Vulnerability to COVID-19 infection

• Nearly one-quarter (23%) of refugee households are at risk to COVID-19 due to exposure to two or more risk factors such as crowding in the home, insufficient access to water and hygiene items, and poor sanitary practices.

• The most common risk factor among refugee households is crowding in households with nearly half (45%) of refugee households having at least 3 or more people per sleeping room.

• The exposure to different risk factors considered for the analysis is not uniform among refugee subgroups and needs to be addressed with this in consideration.

• About one-third (32%) of refugee households are home to at least one member that is considered as high-risk (i.e. elderly members or those with chronic illness).

Access to information

• Household heads in about two-in-five households (38%) do not have a basic understanding of the Turkish language suggesting they may not benefit from COVID19 information on mainstream media.
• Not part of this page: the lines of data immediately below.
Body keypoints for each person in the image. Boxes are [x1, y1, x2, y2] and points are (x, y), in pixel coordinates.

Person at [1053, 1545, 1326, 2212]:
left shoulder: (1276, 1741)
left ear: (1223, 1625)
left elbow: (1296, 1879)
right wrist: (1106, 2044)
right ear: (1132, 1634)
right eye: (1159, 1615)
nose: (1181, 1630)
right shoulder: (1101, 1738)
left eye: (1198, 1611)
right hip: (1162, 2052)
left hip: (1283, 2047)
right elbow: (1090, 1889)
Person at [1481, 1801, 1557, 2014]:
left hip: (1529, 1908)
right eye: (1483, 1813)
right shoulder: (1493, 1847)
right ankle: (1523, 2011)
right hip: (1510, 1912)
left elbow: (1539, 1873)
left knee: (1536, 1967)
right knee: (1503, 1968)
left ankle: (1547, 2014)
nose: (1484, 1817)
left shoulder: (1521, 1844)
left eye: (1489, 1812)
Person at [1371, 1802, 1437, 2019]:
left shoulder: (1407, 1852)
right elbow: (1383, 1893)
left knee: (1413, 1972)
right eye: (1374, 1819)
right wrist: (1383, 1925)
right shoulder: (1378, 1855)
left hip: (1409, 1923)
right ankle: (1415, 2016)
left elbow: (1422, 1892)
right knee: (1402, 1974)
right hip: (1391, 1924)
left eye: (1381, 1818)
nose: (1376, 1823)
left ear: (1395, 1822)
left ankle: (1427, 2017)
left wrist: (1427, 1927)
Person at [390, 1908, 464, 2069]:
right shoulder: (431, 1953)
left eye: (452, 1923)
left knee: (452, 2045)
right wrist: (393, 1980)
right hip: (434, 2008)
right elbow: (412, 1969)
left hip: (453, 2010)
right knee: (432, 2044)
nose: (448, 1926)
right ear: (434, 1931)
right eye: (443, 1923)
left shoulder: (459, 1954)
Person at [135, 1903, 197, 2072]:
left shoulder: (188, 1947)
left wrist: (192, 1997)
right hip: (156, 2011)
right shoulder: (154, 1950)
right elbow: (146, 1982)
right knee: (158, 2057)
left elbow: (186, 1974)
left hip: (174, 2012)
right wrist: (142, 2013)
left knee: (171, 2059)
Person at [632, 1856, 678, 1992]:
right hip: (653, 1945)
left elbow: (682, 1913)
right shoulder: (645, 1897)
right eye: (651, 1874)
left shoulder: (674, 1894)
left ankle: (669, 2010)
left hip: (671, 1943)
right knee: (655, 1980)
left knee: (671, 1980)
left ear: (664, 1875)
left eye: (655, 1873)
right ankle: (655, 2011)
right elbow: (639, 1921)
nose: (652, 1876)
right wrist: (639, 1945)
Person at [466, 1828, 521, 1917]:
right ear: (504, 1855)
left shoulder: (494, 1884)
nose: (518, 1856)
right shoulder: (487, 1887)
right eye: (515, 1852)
• Almost all refugees (98%) own either a smartphone, T.V, or a computer. However, about one-in-four households (23%) do not have access to internet or a satellite dish, suggesting communication through mainstream media may not necessarily reach all refugees directly.
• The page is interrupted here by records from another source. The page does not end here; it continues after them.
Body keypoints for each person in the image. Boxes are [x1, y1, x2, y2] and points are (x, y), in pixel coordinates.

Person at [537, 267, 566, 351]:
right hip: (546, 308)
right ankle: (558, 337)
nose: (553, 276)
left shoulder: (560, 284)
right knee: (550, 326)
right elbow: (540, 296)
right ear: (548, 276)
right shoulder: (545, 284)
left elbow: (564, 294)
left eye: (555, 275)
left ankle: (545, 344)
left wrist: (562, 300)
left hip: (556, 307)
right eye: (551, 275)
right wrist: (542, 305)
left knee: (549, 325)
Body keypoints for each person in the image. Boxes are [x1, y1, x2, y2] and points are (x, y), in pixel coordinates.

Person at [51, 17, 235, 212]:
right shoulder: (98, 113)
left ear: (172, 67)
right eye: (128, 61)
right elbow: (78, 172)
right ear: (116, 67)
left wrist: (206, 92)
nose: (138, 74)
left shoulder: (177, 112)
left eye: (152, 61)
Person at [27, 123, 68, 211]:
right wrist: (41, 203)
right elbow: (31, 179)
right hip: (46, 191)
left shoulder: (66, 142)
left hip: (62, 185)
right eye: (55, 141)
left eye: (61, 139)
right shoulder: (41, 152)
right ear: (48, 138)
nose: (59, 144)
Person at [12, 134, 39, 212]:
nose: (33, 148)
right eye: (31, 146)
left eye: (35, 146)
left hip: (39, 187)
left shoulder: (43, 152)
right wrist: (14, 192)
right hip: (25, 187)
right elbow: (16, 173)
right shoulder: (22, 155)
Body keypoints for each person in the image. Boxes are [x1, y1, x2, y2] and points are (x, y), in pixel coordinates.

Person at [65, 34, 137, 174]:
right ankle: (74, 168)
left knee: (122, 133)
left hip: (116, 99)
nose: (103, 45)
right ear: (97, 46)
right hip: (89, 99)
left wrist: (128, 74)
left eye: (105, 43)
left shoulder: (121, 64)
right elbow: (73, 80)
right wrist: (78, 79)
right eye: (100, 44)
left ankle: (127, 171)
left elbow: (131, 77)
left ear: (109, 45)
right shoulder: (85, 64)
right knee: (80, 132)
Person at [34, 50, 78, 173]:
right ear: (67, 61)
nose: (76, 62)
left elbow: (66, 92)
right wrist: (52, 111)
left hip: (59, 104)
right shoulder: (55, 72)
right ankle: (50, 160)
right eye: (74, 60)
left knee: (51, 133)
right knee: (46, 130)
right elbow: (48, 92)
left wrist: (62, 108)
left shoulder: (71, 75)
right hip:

Likely changes in poverty and food insecurity levels

• Despite the expectation that measures implemented to control the spread of the pandemic would lead to price hikes and scarcity of commodities, the macro-economic environment has remained stable. However, the opportunities for refugees to earn any income have decreased considerably with the reduction in labour opportunities, especially casual work, and the movement restrictions during times of lockdown.

• Consequently, there has been only a marginal change (<2%) in the in the cost of the MEB since January 2020. If the condition remains stable, no significant change is expected in the MEB cost in the short term.

• Increases in economic vulnerability among refugees will therefore be driven by the loss of employment with daily wage earners in the informal sector worst affected.